'A Venezuela agora parece ser uma aliada', diz Donald Trump

De acordo com o presidente dos Estados Unidos, Donald Trump, após duas décadas e meia de desentendimentos, durante as quais Caracas construiu alianças estratégicas com outras potências, a Venezuela "agora parece ser uma aliada" de Washington. Fala aconteceu nesta sexta-feira (9).

"Agora eles parecem ser aliados, e acredito que continuarão sendo, e não queremos a Rússia ou a China lá. E, aliás, não queremos que a Rússia ou a China invadam a Groenlândia; se não tomarmos a Groenlândia, a Rússia ou a China se tornarão nossos vizinhos. Isso não vai acontecer", disse o presidente durante uma coletiva de imprensa na Casa Branca.
Em uma reunião com executivos do setor petrolífero, Trump atacou rivais geopolíticos.
"Eu disse à China e à Rússia: 'Nós nos damos muito bem com vocês. Nós os apreciamos muito. Não os queremos lá'", afirmou.
Da mesma forma, ele afirmou que as companhias petrolíferas devem negociar diretamente com sua administração e não com Caracas.
"Elas negociarão diretamente conosco, não com a Venezuela. Não queremos que negociem com a Venezuela", assegurou.
Agressão contra a Venezuela e sequestro de Maduro
- No sábado (3), os EUA lançaram um ataque militar massivo em território venezuelano. A operação terminou com o sequestro de Maduro e Flores, que foram levados para Nova York.
- Caracas classificou as ações de Washington como uma "gravíssima agressão militar" e alertou que o objetivo dos ataques "não é outro senão apoderar-se dos recursos estratégicos da Venezuela, em particular do seu petróleo e minerais, tentando quebrar pela força a independência política da nação".
- Maduro se declarou inocente na segunda-feira (5) em sua primeira audiência perante a Justiça dos EUA no Tribunal do Distrito Sul de Nova York, acusado de narcoterrorismo. Flores procedeu da mesma forma.
- A vice-presidente da Venezuela, Delcy Rodríguez, tomou posse na segunda-feira (5) como presidente encarregada do país sul-americano.
- Muitos países do mundo, entre eles a Rússia e a China, pediram a libertação de Maduro e sua esposa. O Ministério das Relações Exteriores da Rússia destacou que a Venezuela deve ter garantido o direito de decidir seu destino sem qualquer intervenção externa. "Reafirmamos a solidariedade inabalável da Rússia com o povo e o governo venezuelanos. Desejamos à presidente encarregada Delcy Rodríguez sucesso na resolução dos desafios que a República Bolivariana enfrenta. Por nossa parte, expressamos nossa disposição de continuar a prestar o apoio necessário ao nosso país amigo, a Venezuela", acrescentou.

◆ Informações:
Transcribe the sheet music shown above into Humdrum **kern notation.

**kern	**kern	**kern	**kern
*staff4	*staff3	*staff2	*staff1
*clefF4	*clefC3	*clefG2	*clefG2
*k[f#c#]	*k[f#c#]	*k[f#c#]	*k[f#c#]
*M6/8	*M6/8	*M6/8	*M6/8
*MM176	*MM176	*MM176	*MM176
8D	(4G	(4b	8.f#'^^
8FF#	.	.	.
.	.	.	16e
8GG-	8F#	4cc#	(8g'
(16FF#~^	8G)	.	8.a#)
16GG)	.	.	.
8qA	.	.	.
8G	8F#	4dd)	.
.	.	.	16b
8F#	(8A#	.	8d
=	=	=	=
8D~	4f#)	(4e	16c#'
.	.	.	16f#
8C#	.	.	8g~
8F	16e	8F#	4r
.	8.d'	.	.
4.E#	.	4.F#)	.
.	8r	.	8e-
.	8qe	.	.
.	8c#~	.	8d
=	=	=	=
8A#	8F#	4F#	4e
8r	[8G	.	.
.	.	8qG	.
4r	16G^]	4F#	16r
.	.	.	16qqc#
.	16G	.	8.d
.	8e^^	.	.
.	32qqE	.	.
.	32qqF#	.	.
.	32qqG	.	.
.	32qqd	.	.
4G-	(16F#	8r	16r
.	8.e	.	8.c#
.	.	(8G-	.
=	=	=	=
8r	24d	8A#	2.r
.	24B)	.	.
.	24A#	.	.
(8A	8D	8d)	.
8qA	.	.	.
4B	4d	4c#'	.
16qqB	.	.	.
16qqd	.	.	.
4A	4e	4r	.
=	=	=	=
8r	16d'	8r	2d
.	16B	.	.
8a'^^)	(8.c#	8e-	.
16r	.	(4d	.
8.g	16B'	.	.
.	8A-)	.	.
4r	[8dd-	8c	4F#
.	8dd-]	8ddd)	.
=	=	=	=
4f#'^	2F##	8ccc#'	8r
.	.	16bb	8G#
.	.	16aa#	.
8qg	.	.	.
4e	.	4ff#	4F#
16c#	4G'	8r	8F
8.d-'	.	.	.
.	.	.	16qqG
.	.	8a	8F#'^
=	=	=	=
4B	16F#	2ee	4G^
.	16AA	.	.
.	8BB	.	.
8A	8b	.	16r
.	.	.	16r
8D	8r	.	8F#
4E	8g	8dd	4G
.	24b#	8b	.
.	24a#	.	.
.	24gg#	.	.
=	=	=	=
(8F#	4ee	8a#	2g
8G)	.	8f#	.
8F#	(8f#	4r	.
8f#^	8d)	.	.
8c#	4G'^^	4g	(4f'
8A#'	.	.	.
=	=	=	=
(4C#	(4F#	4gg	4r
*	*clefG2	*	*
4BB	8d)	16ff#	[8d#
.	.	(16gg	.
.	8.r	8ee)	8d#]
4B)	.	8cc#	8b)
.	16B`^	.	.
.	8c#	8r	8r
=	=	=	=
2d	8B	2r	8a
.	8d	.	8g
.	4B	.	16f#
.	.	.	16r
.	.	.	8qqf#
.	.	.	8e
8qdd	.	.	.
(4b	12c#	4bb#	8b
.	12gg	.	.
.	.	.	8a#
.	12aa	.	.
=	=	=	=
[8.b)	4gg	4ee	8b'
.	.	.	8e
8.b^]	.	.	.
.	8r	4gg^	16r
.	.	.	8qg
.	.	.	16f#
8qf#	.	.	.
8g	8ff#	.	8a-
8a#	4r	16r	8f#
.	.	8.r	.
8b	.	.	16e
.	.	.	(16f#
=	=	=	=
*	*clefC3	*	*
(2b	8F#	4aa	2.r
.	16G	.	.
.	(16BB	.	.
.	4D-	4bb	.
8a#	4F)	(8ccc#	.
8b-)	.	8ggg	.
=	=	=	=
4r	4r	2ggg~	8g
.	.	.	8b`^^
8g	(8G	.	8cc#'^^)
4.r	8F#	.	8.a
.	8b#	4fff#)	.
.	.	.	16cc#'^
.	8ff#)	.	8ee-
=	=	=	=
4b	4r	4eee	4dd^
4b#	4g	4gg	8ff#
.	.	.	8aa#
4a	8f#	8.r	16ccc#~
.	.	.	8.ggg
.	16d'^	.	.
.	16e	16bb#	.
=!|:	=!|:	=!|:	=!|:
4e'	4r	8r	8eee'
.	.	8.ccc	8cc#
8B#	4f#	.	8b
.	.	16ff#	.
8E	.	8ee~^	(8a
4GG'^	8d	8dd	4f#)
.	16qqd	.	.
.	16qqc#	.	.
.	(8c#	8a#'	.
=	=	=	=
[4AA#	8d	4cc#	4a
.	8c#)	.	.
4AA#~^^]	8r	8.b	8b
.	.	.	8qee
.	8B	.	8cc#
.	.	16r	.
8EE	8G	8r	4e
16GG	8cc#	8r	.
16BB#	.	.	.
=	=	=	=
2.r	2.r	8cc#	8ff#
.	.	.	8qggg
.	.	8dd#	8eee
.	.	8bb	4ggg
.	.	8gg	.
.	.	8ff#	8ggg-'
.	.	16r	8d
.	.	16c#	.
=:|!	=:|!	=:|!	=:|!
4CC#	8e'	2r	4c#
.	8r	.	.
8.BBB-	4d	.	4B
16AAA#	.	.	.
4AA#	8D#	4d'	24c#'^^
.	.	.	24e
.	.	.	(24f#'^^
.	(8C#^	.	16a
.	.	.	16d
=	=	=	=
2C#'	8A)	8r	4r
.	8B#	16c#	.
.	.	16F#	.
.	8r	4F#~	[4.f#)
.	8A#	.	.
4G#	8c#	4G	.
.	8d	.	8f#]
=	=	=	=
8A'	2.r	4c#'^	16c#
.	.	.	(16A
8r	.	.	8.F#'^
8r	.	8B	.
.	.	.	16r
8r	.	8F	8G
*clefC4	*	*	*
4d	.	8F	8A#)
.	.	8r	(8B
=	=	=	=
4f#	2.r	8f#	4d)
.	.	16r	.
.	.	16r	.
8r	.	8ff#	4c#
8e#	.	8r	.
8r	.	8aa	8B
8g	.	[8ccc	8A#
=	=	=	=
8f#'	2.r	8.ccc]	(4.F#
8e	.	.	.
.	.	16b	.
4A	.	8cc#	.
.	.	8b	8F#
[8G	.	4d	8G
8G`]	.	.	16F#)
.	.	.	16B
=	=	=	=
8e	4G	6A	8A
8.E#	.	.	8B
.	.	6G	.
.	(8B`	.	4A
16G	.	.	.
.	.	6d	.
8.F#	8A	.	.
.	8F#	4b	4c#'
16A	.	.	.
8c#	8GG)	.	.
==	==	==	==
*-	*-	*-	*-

◆ Instruções da tarefa: Reproduza, sem qualquer alteração, a parte da notícia sobre a fala de Trump acerca da Venezuela que começa nas palavras "Em uma reunião" e termina após "não com Caracas.". O material acima não é necessário.

◆ Solução do problema:
Em uma reunião com executivos do setor petrolífero, Trump atacou rivais geopolíticos.
"Eu disse à China e à Rússia: 'Nós nos damos muito bem com vocês. Nós os apreciamos muito. Não os queremos lá'", afirmou.
Da mesma forma, ele afirmou que as companhias petrolíferas devem negociar diretamente com sua administração e não com Caracas.